==== MATERIALS PROVIDED ====

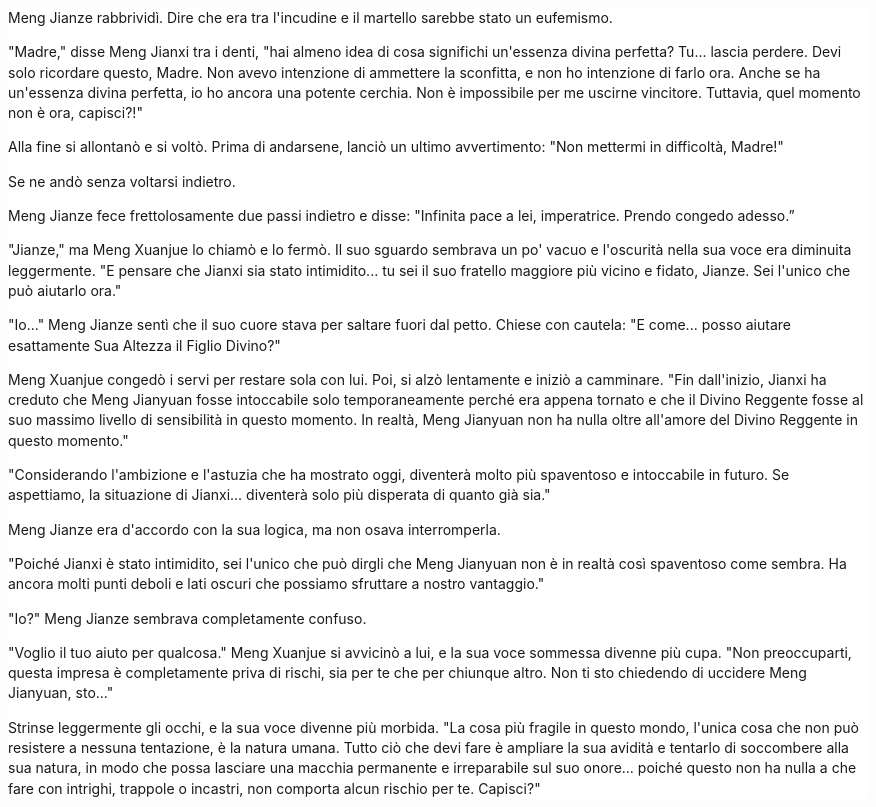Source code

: 
Meng Jianze rabbrividì. Dire che era tra l'incudine e il martello sarebbe stato un eufemismo.


"Madre," disse Meng Jianxi tra i denti, "hai almeno idea di cosa significhi un'essenza divina perfetta? Tu... lascia perdere. Devi solo ricordare questo, Madre. Non avevo intenzione di ammettere la sconfitta, e non ho intenzione di farlo ora. Anche se ha un'essenza divina perfetta, io ho ancora una potente cerchia. Non è impossibile per me uscirne vincitore. Tuttavia, quel momento non è ora, capisci?!"


Alla fine si allontanò e si voltò. Prima di andarsene, lanciò un ultimo avvertimento: "Non mettermi in difficoltà, Madre!"


Se ne andò senza voltarsi indietro.


Meng Jianze fece frettolosamente due passi indietro e disse: "Infinita pace a lei, imperatrice. Prendo congedo adesso.”


"Jianze," ma Meng Xuanjue lo chiamò e lo fermò. Il suo sguardo sembrava un po' vacuo e l'oscurità nella sua voce era diminuita leggermente. "E pensare che Jianxi sia stato intimidito... tu sei il suo fratello maggiore più vicino e fidato, Jianze. Sei l'unico che può aiutarlo ora."


"Io..." Meng Jianze sentì che il suo cuore stava per saltare fuori dal petto. Chiese con cautela: "E come... posso aiutare esattamente Sua Altezza il Figlio Divino?"


Meng Xuanjue congedò i servi per restare sola con lui. Poi, si alzò lentamente e iniziò a camminare. "Fin dall'inizio, Jianxi ha creduto che Meng Jianyuan fosse intoccabile solo temporaneamente perché era appena tornato e che il Divino Reggente fosse al suo massimo livello di sensibilità in questo momento. In realtà, Meng Jianyuan non ha nulla oltre all'amore del Divino Reggente in questo momento."


"Considerando l'ambizione e l'astuzia che ha mostrato oggi, diventerà molto più spaventoso e intoccabile in futuro. Se aspettiamo, la situazione di Jianxi... diventerà solo più disperata di quanto già sia."


Meng Jianze era d'accordo con la sua logica, ma non osava interromperla.


"Poiché Jianxi è stato intimidito, sei l'unico che può dirgli che Meng Jianyuan non è in realtà così spaventoso come sembra. Ha ancora molti punti deboli e lati oscuri che possiamo sfruttare a nostro vantaggio."


"Io?" Meng Jianze sembrava completamente confuso.


"Voglio il tuo aiuto per qualcosa." Meng Xuanjue si avvicinò a lui, e la sua voce sommessa divenne più cupa. "Non preoccuparti, questa impresa è completamente priva di rischi, sia per te che per chiunque altro. Non ti sto chiedendo di uccidere Meng Jianyuan, sto..."


Strinse leggermente gli occhi, e la sua voce divenne più morbida. "La cosa più fragile in questo mondo, l'unica cosa che non può resistere a nessuna tentazione, è la natura umana. Tutto ciò che devi fare è ampliare la sua avidità e tentarlo di soccombere alla sua natura, in modo che possa lasciare una macchia permanente e irreparabile sul suo onore... poiché questo non ha nulla a che fare con intrighi, trappole o incastri, non comporta alcun rischio per te. Capisci?"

====

TASK DESCRIPTION: Edit the listing by replacing every "Madre" with "Mamma", and write out all of its lines again with nothing else altered. Leave the pictures out of your answer.

WRITTEN RESPONSE:
Source code

: 
Meng Jianze rabbrividì. Dire che era tra l'incudine e il martello sarebbe stato un eufemismo.


"Mamma," disse Meng Jianxi tra i denti, "hai almeno idea di cosa significhi un'essenza divina perfetta? Tu... lascia perdere. Devi solo ricordare questo, Mamma. Non avevo intenzione di ammettere la sconfitta, e non ho intenzione di farlo ora. Anche se ha un'essenza divina perfetta, io ho ancora una potente cerchia. Non è impossibile per me uscirne vincitore. Tuttavia, quel momento non è ora, capisci?!"


Alla fine si allontanò e si voltò. Prima di andarsene, lanciò un ultimo avvertimento: "Non mettermi in difficoltà, Mamma!"


Se ne andò senza voltarsi indietro.


Meng Jianze fece frettolosamente due passi indietro e disse: "Infinita pace a lei, imperatrice. Prendo congedo adesso.”


"Jianze," ma Meng Xuanjue lo chiamò e lo fermò. Il suo sguardo sembrava un po' vacuo e l'oscurità nella sua voce era diminuita leggermente. "E pensare che Jianxi sia stato intimidito... tu sei il suo fratello maggiore più vicino e fidato, Jianze. Sei l'unico che può aiutarlo ora."


"Io..." Meng Jianze sentì che il suo cuore stava per saltare fuori dal petto. Chiese con cautela: "E come... posso aiutare esattamente Sua Altezza il Figlio Divino?"


Meng Xuanjue congedò i servi per restare sola con lui. Poi, si alzò lentamente e iniziò a camminare. "Fin dall'inizio, Jianxi ha creduto che Meng Jianyuan fosse intoccabile solo temporaneamente perché era appena tornato e che il Divino Reggente fosse al suo massimo livello di sensibilità in questo momento. In realtà, Meng Jianyuan non ha nulla oltre all'amore del Divino Reggente in questo momento."


"Considerando l'ambizione e l'astuzia che ha mostrato oggi, diventerà molto più spaventoso e intoccabile in futuro. Se aspettiamo, la situazione di Jianxi... diventerà solo più disperata di quanto già sia."


Meng Jianze era d'accordo con la sua logica, ma non osava interromperla.


"Poiché Jianxi è stato intimidito, sei l'unico che può dirgli che Meng Jianyuan non è in realtà così spaventoso come sembra. Ha ancora molti punti deboli e lati oscuri che possiamo sfruttare a nostro vantaggio."


"Io?" Meng Jianze sembrava completamente confuso.


"Voglio il tuo aiuto per qualcosa." Meng Xuanjue si avvicinò a lui, e la sua voce sommessa divenne più cupa. "Non preoccuparti, questa impresa è completamente priva di rischi, sia per te che per chiunque altro. Non ti sto chiedendo di uccidere Meng Jianyuan, sto..."


Strinse leggermente gli occhi, e la sua voce divenne più morbida. "La cosa più fragile in questo mondo, l'unica cosa che non può resistere a nessuna tentazione, è la natura umana. Tutto ciò che devi fare è ampliare la sua avidità e tentarlo di soccombere alla sua natura, in modo che possa lasciare una macchia permanente e irreparabile sul suo onore... poiché questo non ha nulla a che fare con intrighi, trappole o incastri, non comporta alcun rischio per te. Capisci?"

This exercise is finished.